John Gabuzda wrote: “In the left front window of the Palya Market, close-ups show bundles of asparagus standing on end, and perhaps some whole pineapples. The right front window features a meat slicer, probably used for slicing cold cuts from larger pieces of meat, with the round silver blade clearly visible. The blade was probably propelled manually using a hand crank. Also in the right window behind George Gabuzda are small barrels that may have held pickles. In the doorway of the Palya Market, just over the shoulder of Mr. Palya, is probably his wife Anna (Tkacs or “Kotch”) Palya, wearing an apron. Mrs. Palya was a first cousin to George and Stephen Gabuzda. Some of the children may be unidentified Palya children, but most, if not all, are probably just kids from the neighborhood or passing by as the photo was taken."

                Palya's meat wagonHe added: “The dogs seem very interested in what’s in the meat wagon, but even they seemed to know when the photo was being taken!"

My grade school friend Patricia Bzdil Paul also had a comment about the dogs! She wrote: “I was looking through your list of businesses and came across Palya's - whose daughter was my aunt married to Tom Bzdil.
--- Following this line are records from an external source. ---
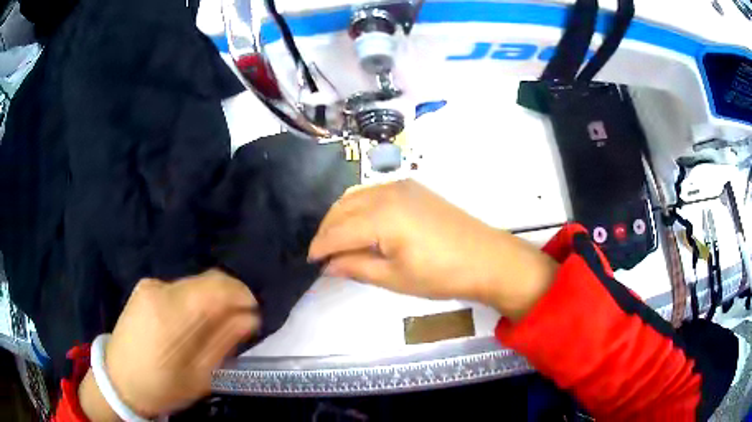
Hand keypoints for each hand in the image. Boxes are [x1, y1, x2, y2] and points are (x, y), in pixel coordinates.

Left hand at [79, 269, 259, 419]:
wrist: (119, 380)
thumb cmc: (161, 386)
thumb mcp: (199, 375)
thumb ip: (224, 342)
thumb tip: (250, 317)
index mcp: (171, 315)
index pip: (216, 287)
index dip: (241, 294)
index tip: (254, 313)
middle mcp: (159, 290)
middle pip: (207, 281)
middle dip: (229, 298)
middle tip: (239, 323)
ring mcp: (149, 286)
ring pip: (194, 284)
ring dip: (212, 300)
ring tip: (215, 327)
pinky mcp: (144, 288)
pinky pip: (180, 288)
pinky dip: (195, 300)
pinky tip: (191, 323)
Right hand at [308, 180, 557, 320]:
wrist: (486, 258)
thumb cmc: (441, 274)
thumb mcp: (394, 278)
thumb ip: (356, 267)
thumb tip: (328, 265)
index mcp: (381, 216)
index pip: (337, 231)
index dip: (320, 247)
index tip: (309, 261)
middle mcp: (387, 192)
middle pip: (341, 208)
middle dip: (326, 230)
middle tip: (321, 254)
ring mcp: (401, 185)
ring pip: (355, 196)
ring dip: (340, 216)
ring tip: (336, 241)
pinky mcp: (412, 187)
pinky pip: (372, 192)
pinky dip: (358, 206)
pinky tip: (359, 224)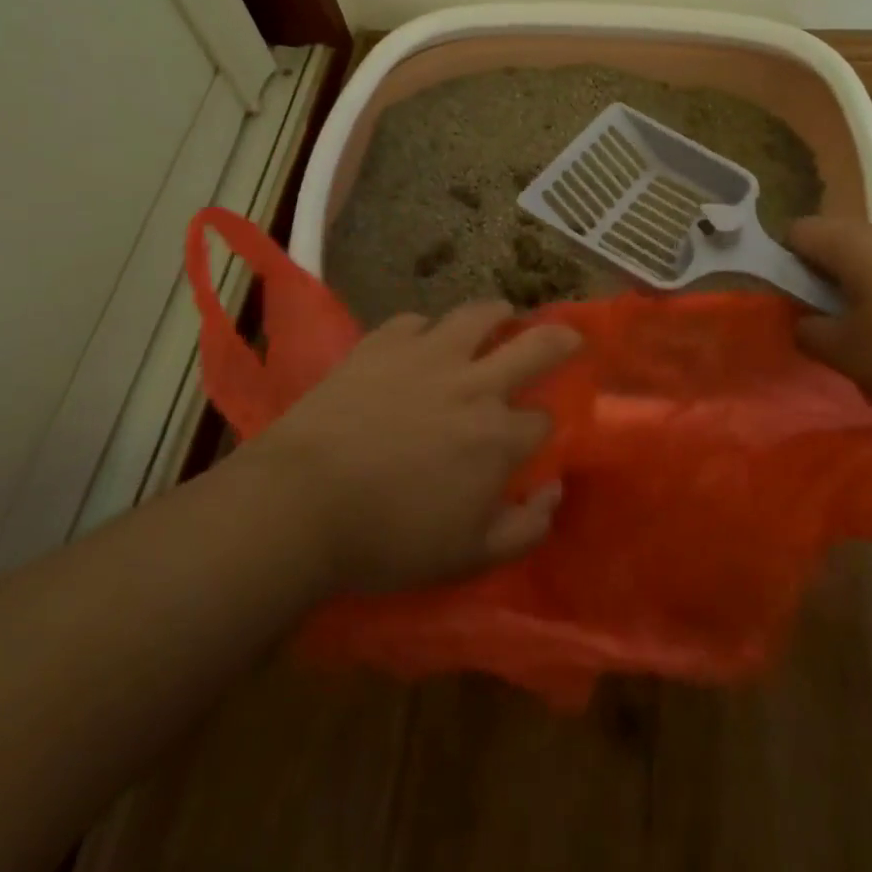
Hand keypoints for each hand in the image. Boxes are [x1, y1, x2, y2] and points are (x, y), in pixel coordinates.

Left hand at [244, 302, 581, 594]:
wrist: (303, 502)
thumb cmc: (388, 539)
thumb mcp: (468, 557)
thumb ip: (525, 528)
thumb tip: (555, 491)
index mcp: (497, 437)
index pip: (543, 420)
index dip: (544, 426)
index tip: (536, 432)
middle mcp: (474, 384)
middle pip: (535, 346)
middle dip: (560, 339)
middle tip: (569, 335)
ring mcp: (428, 354)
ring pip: (478, 315)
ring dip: (497, 315)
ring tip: (500, 316)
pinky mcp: (383, 342)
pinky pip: (416, 321)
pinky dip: (426, 330)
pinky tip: (421, 341)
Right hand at [788, 218, 871, 412]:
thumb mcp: (853, 354)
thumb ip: (810, 335)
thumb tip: (803, 322)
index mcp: (851, 244)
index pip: (795, 233)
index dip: (783, 267)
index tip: (796, 309)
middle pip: (835, 257)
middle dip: (829, 302)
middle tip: (842, 349)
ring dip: (868, 317)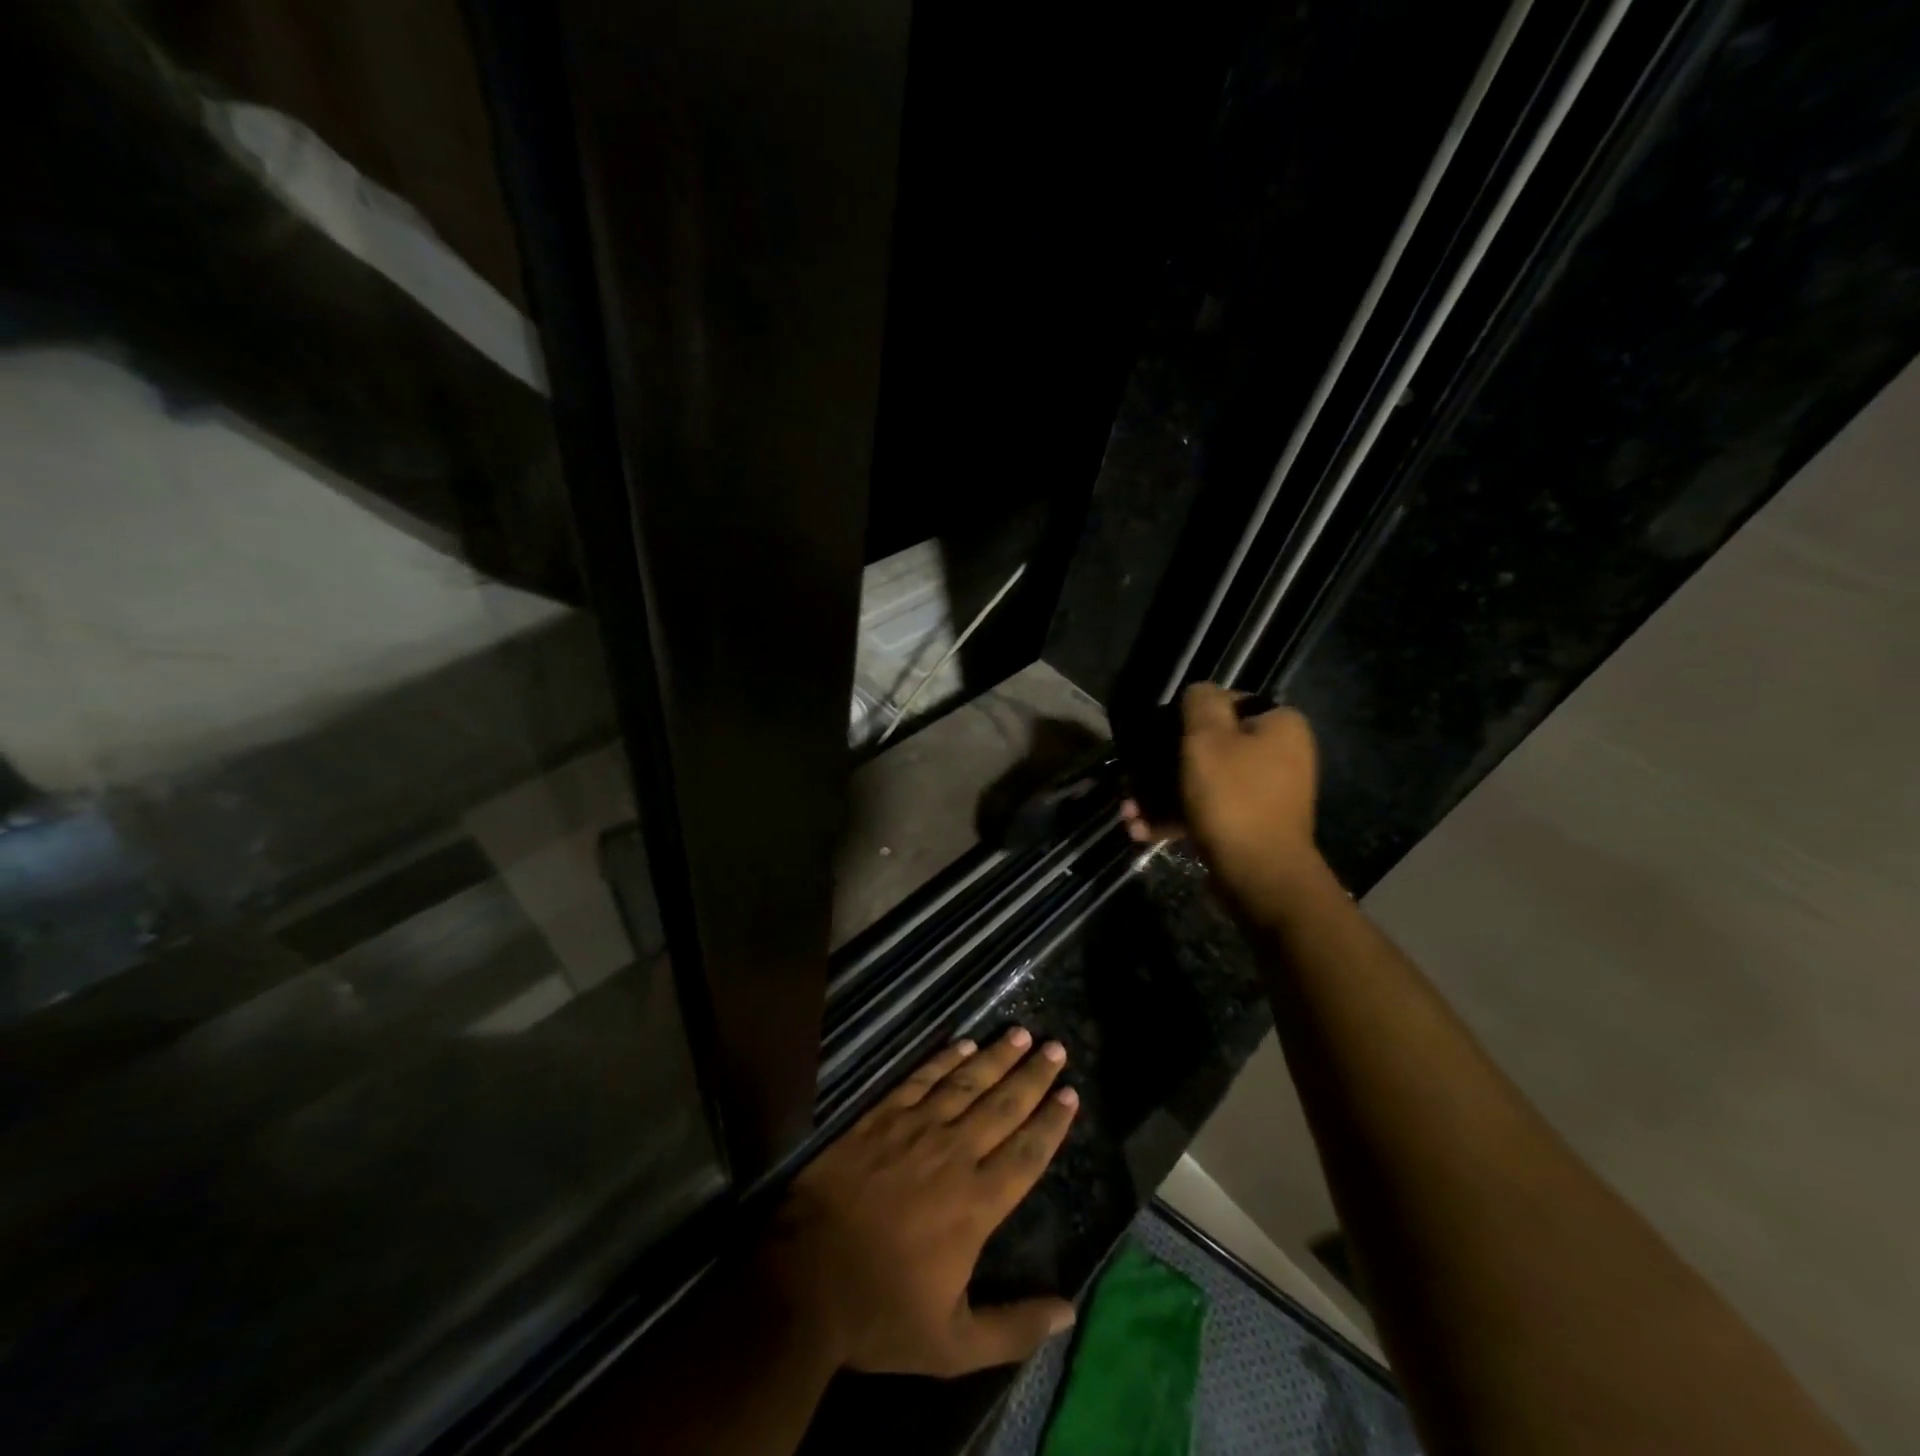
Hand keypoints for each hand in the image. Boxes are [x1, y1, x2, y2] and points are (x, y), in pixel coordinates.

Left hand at [762, 1029, 1080, 1376]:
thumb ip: (1012, 1328)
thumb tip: (1068, 1311)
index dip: (1052, 1122)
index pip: (1027, 1153)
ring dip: (996, 1057)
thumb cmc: (880, 1312)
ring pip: (967, 1083)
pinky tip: (963, 1044)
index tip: (1071, 1093)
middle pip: (1003, 1105)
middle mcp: (954, 1154)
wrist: (803, 1278)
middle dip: (1033, 1076)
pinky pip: (921, 1079)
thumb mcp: (952, 1345)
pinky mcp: (881, 1116)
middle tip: (1055, 1048)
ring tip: (1020, 1034)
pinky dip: (944, 1059)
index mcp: (977, 1203)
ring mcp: (915, 1129)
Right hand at [1122, 682, 1323, 908]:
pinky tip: (1141, 831)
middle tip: (1131, 781)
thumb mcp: (1207, 739)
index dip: (1184, 717)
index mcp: (1279, 725)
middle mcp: (1279, 754)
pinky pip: (1208, 810)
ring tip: (1129, 812)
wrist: (1261, 876)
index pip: (1225, 703)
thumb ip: (1200, 703)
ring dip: (1161, 795)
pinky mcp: (1250, 825)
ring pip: (1203, 782)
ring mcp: (1266, 793)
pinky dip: (1176, 817)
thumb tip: (1198, 693)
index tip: (1154, 737)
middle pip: (1209, 746)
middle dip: (1162, 766)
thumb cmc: (1233, 798)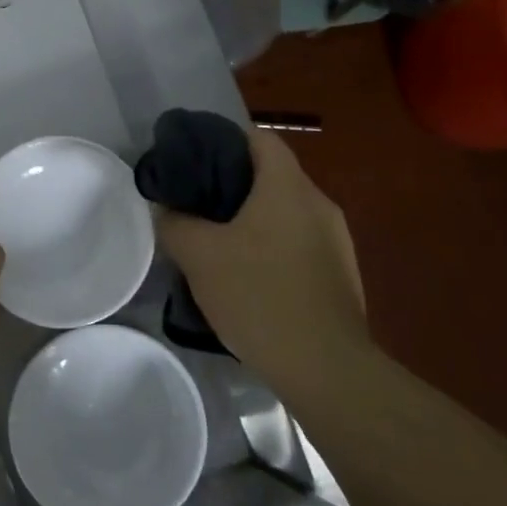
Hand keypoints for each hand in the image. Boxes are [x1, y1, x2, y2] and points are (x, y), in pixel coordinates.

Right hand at [155, 130, 365, 386]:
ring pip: (285, 213)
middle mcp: (319, 204)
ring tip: (216, 244)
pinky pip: (299, 244)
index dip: (225, 141)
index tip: (194, 161)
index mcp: (288, 187)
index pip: (259, 138)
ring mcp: (337, 241)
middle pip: (272, 176)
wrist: (324, 367)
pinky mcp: (340, 275)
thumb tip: (166, 210)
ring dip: (253, 221)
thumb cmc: (259, 295)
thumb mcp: (199, 256)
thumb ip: (175, 223)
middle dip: (232, 186)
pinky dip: (272, 248)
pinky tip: (248, 278)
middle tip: (196, 205)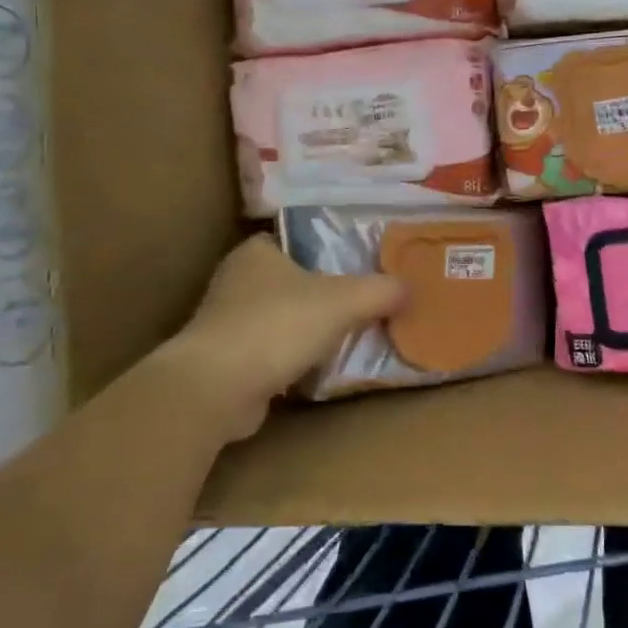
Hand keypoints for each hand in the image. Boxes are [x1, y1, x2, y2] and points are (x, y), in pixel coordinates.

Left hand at [156, 236, 403, 441]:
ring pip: (277, 317)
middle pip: (288, 279)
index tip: (355, 263)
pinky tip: (315, 368)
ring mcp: (225, 322)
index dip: (324, 249)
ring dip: (302, 327)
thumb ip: (379, 291)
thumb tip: (409, 287)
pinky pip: (267, 351)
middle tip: (360, 300)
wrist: (217, 388)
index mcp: (256, 252)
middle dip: (318, 291)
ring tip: (344, 334)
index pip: (294, 240)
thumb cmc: (278, 326)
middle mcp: (235, 280)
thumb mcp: (342, 301)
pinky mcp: (224, 360)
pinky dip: (288, 358)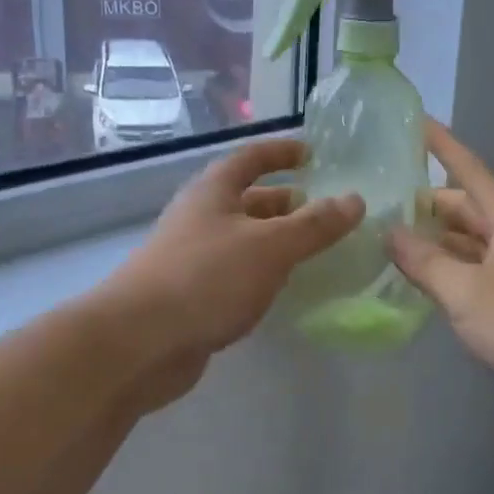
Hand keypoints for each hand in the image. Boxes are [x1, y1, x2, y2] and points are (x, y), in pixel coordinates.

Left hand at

Anyway, my mother used an expression - “As lazy as Palya's dog," who evidently laid on the train tracks and wouldn't move for the trains."

I don’t know whether the dog that Patricia’s mom remembered hearing the saying about would have been one of the dogs in this photo, but that would be interesting – family dog lore being passed orally from generation to generation. Also, apparently these trains (I assume this was the trolley that went up Centre street) stopped for the dog. The pace of life was slower back then!

George Palya ad calendar, 1940

Advertising calendar, 1939.

Detail from
                1912 Sanborn mapThis detail at right, cropped from the 1912 Sanborn Fire Insurance map, shows the store (with the old address numbering of 101 S. Centre St.) with its slaughter house and other outbuildings behind it.

The store building is still there today, two buildings down from Sorrento's Pizze; it was formerly Bzdil's Florist Shop and later Tommy Bzdil's video shop. It belonged to the Bzdil family because Helen Bzdil was Helen Palya Bzdil and this had been her father's meat market all those years ago.